▶
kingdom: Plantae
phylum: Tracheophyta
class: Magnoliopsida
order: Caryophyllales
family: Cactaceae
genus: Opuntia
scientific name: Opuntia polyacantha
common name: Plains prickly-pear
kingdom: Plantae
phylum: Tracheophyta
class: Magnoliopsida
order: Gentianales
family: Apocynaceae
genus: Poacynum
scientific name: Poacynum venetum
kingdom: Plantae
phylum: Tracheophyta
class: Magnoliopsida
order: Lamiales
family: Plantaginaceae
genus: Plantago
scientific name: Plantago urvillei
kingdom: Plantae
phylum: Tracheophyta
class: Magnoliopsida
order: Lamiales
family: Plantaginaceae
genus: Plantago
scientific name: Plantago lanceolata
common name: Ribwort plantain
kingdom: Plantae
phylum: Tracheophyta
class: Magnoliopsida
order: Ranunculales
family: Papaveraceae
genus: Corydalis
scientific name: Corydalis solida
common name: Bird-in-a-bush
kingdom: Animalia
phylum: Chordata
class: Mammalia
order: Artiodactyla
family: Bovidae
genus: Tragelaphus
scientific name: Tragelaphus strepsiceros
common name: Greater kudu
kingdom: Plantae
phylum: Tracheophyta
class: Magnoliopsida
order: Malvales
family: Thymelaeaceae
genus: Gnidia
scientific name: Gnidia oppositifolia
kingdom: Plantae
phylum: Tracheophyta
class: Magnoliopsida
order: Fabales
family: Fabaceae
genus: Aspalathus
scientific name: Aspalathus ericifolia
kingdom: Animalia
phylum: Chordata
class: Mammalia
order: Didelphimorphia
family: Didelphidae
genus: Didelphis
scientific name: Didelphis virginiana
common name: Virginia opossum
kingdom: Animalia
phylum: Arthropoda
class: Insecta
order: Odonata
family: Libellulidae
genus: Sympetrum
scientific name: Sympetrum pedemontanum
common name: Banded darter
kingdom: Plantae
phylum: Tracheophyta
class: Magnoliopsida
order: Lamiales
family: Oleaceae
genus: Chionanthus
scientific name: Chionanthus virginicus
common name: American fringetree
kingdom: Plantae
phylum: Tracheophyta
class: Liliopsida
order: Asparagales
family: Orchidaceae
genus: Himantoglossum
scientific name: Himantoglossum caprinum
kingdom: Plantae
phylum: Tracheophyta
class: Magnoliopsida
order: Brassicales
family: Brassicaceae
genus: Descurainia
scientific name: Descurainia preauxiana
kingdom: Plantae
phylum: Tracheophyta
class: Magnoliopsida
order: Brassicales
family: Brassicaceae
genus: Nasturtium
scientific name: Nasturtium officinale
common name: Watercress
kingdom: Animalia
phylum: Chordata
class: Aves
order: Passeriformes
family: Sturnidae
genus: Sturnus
◀
What you should do
Can you give every line of the material above as one numbered list, leaving out any blank lines?

Result for this task
1. kingdom: Plantae
2. phylum: Tracheophyta
3. class: Magnoliopsida
4. order: Caryophyllales
5. family: Cactaceae
6. genus: Opuntia
7. scientific name: Opuntia polyacantha
8. common name: Plains prickly-pear
9. kingdom: Plantae
10. phylum: Tracheophyta
11. class: Magnoliopsida
12. order: Gentianales
13. family: Apocynaceae
14. genus: Poacynum
15. scientific name: Poacynum venetum
16. kingdom: Plantae
17. phylum: Tracheophyta
18. class: Magnoliopsida
19. order: Lamiales
20. family: Plantaginaceae
21. genus: Plantago
22. scientific name: Plantago urvillei
23. kingdom: Plantae
24. phylum: Tracheophyta
25. class: Magnoliopsida
26. order: Lamiales
27. family: Plantaginaceae
28. genus: Plantago
29. scientific name: Plantago lanceolata
30. common name: Ribwort plantain
31. kingdom: Plantae
32. phylum: Tracheophyta
33. class: Magnoliopsida
34. order: Ranunculales
35. family: Papaveraceae
36. genus: Corydalis
37. scientific name: Corydalis solida
38. common name: Bird-in-a-bush
39. kingdom: Animalia
40. phylum: Chordata
41. class: Mammalia
42. order: Artiodactyla
43. family: Bovidae
44. genus: Tragelaphus
45. scientific name: Tragelaphus strepsiceros
46. common name: Greater kudu
47. kingdom: Plantae
48. phylum: Tracheophyta
49. class: Magnoliopsida
50. order: Malvales
51. family: Thymelaeaceae
52. genus: Gnidia
53. scientific name: Gnidia oppositifolia
54. kingdom: Plantae
55. phylum: Tracheophyta
56. class: Magnoliopsida
57. order: Fabales
58. family: Fabaceae
59. genus: Aspalathus
60. scientific name: Aspalathus ericifolia
61. kingdom: Animalia
62. phylum: Chordata
63. class: Mammalia
64. order: Didelphimorphia
65. family: Didelphidae
66. genus: Didelphis
67. scientific name: Didelphis virginiana
68. common name: Virginia opossum
69. kingdom: Animalia
70. phylum: Arthropoda
71. class: Insecta
72. order: Odonata
73. family: Libellulidae
74. genus: Sympetrum
75. scientific name: Sympetrum pedemontanum
76. common name: Banded darter
77. kingdom: Plantae
78. phylum: Tracheophyta
79. class: Magnoliopsida
80. order: Lamiales
81. family: Oleaceae
82. genus: Chionanthus
83. scientific name: Chionanthus virginicus
84. common name: American fringetree
85. kingdom: Plantae
86. phylum: Tracheophyta
87. class: Liliopsida
88. order: Asparagales
89. family: Orchidaceae
90. genus: Himantoglossum
91. scientific name: Himantoglossum caprinum
92. kingdom: Plantae
93. phylum: Tracheophyta
94. class: Magnoliopsida
95. order: Brassicales
96. family: Brassicaceae
97. genus: Descurainia
98. scientific name: Descurainia preauxiana
99. kingdom: Plantae
100. phylum: Tracheophyta
101. class: Magnoliopsida
102. order: Brassicales
103. family: Brassicaceae
104. genus: Nasturtium
105. scientific name: Nasturtium officinale
106. common name: Watercress
107. kingdom: Animalia
108. phylum: Chordata
109. class: Aves
110. order: Passeriformes
111. family: Sturnidae
112. genus: Sturnus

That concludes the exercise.